The platform itself is legitimately impressive. Adaptive claims to hold the largest clinically linked immune receptor dataset in existence, and the Microsoft partnership gives it serious computational firepower (they once processed 500 million TCR sequences in a matter of weeks). The Genentech collaboration aims to turn disease-specific T-cell receptors into engineered cell therapies for cancer. The Amgen partnership focuses on discovering neutralizing antibodies.
But none of these programs have produced an approved product. The TCR therapy work with Genentech remains early-stage, with no publicly disclosed late-stage clinical milestones. Adaptive doesn't even provide revenue guidance for this segment.
When you're a profitable diagnostics company dragging along an early-stage drug discovery unit, investors don't know what multiple to give you.
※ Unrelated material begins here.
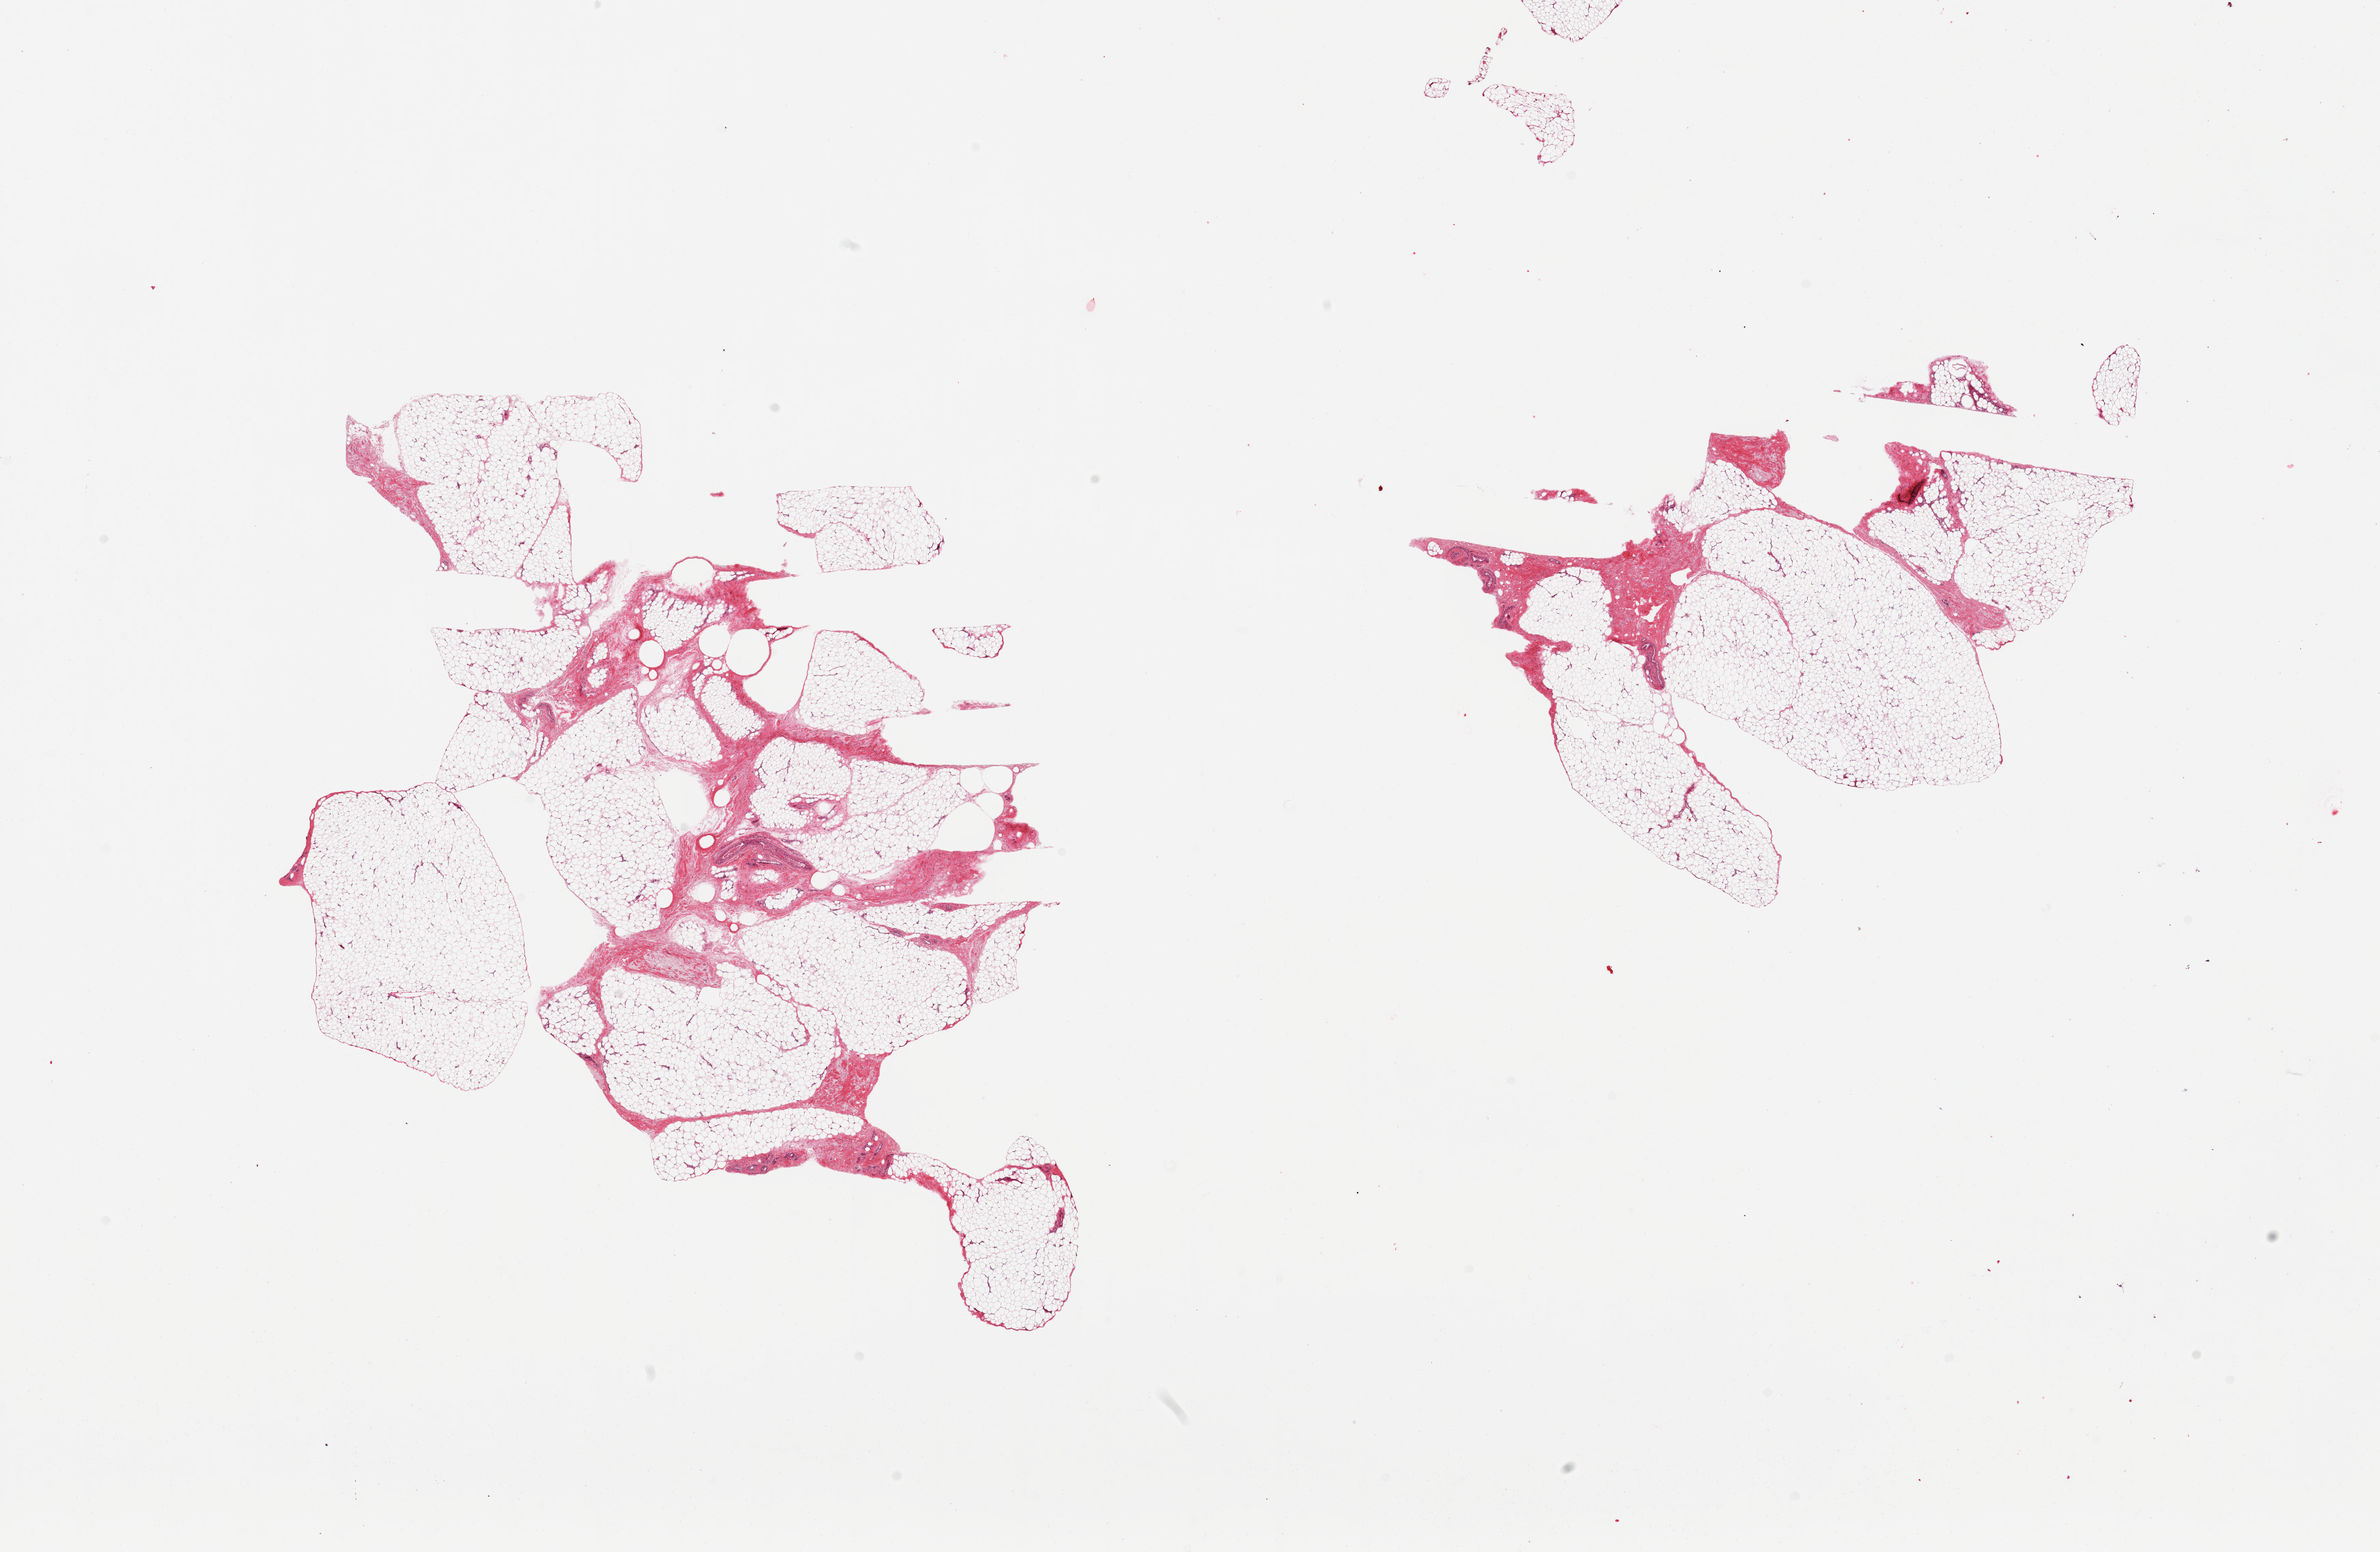
Whole-slide image, H&E stain — a low-resolution overview of the entire scanned area, about 27.6 x 18.0 mm (slide scanned at 20x). PAXgene-fixed, paraffin-embedded tissue. Sampled site (target tissue): adipose tissue. Donor tissue sample. Male donor.
* pathologist's review note for this sample: 2 pieces; ~15% fibrovascular tissue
That's the core problem this split is designed to solve.
Adaptive isn't inventing this strategy; it's borrowing from an increasingly popular playbook. BD (Becton Dickinson) is doing essentially the same thing, splitting its diagnostics and biosciences arm from its MedTech core, with a decision on structure expected in fiscal 2026. Illumina already spun off cancer-detection company Grail. When Illumina announced the move, its stock popped nearly 6%.
The logic is straightforward: a diagnostics business attracts investors who want steady growth, recurring revenue, and expanding margins. A drug discovery platform attracts investors who want moonshots. Forcing both groups to buy the same stock satisfies neither.
Moody's has noted this trend is accelerating across medtech, with companies increasingly using spin-offs and sales to sharpen focus and improve financials.
Adaptive's stock has been on a tear. Shares are up roughly 70% over the past 12 months and about 36% in the last month alone, trading in the $16–$17 range with a market cap around $2.8–$3.0 billion.
Analysts are largely on board. Across multiple platforms, the consensus sits at Buy or Strong Buy, with price targets clustering between $17 and $20. That implies 5–16% upside from current levels; not a screaming bargain, but a vote of confidence in the direction.
Alongside the separation announcement, Adaptive proposed $250 million in convertible notes due 2031 (with a $37.5 million option), partly to repay existing OrbiMed debt and fund up to $25 million in share buybacks. The convertible structure introduces some future dilution risk, though capped call transactions are meant to soften that blow.
The stock did dip about 6–7% intraday around the announcement, likely a mix of profit-taking and investors digesting the debt details. But the broader trend line still slopes sharply upward.
The interesting part isn't whether this split makes strategic sense. It does. Two fundamentally different businesses with different risk profiles, capital needs, and investor bases shouldn't share one stock ticker forever.
The real question is what Immune Medicine is worth on its own. With minimal standalone revenue, no approved therapies, and a story built on partnerships and potential, it could look like a lot of things to a lot of buyers: a bargain for a pharma company wanting an AI-powered immune discovery engine, or a money pit for public market investors expecting near-term returns.
Adaptive has until the end of 2026 to figure that out. The diagnostics business will almost certainly land on its feet. The drug discovery arm? That's the one with everything to prove.